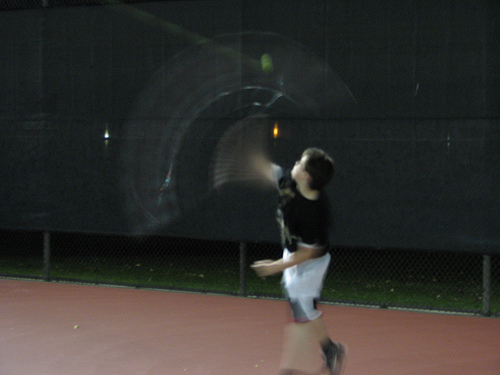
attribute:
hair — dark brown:
[302, 144, 332, 190]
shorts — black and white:
[278, 252, 336, 318]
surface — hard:
[0, 275, 498, 373]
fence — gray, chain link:
[5, 221, 497, 312]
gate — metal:
[348, 73, 485, 312]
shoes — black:
[315, 340, 362, 372]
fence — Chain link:
[45, 203, 247, 303]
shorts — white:
[250, 236, 345, 338]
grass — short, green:
[53, 247, 235, 287]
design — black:
[300, 290, 335, 320]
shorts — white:
[226, 230, 373, 346]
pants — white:
[259, 225, 344, 319]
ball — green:
[257, 49, 276, 76]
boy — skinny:
[208, 108, 377, 365]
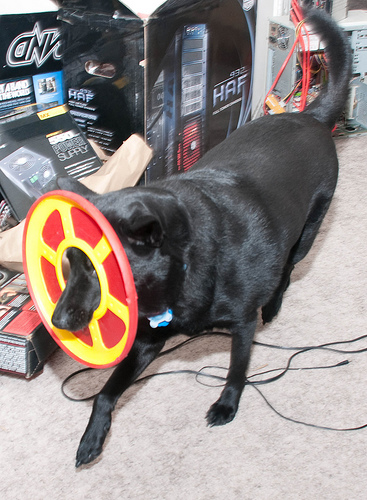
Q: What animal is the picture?
A: A black colored dog.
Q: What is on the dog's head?
A: A frisbee.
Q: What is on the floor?
A: Black electrical wire.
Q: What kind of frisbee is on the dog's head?
A: A yellow and red frisbee.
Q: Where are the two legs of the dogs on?
A: They're on the floor.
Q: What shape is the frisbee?
A: Round.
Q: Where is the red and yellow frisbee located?
A: On top of the dog's head.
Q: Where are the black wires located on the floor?
A: Under the dog's legs.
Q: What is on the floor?
A: Black wire.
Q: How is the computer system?
A: Case off.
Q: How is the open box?
A: Black.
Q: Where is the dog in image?
A: Walking on carpet.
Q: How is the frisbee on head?
A: Dog.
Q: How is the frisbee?
A: Red and yellow frisbee.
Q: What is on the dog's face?
A: Frisbee.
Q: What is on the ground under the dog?
A: Cords.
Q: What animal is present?
A: Dog.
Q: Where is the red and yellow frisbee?
A: Dog's mouth.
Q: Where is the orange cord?
A: Behind dog.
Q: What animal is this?
A: Dog.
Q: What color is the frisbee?
A: Yellow and red.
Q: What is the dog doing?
◇ ◇ ◇ ◇
Directions for this task = Render the lines from the one containing "Q: Where are the two legs of the dogs on?" through the one containing "A: Black wire." as a Markdown table with the columns Row and Line. Number each line, and leave out any blank lines.

Exercise solution =
| Row | Line |
|---|---|
| 1 | Q: Where are the two legs of the dogs on? |
| 2 | A: They're on the floor. |
| 3 | Q: What shape is the frisbee? |
| 4 | A: Round. |
| 5 | Q: Where is the red and yellow frisbee located? |
| 6 | A: On top of the dog's head. |
| 7 | Q: Where are the black wires located on the floor? |
| 8 | A: Under the dog's legs. |
| 9 | Q: What is on the floor? |
| 10 | A: Black wire. |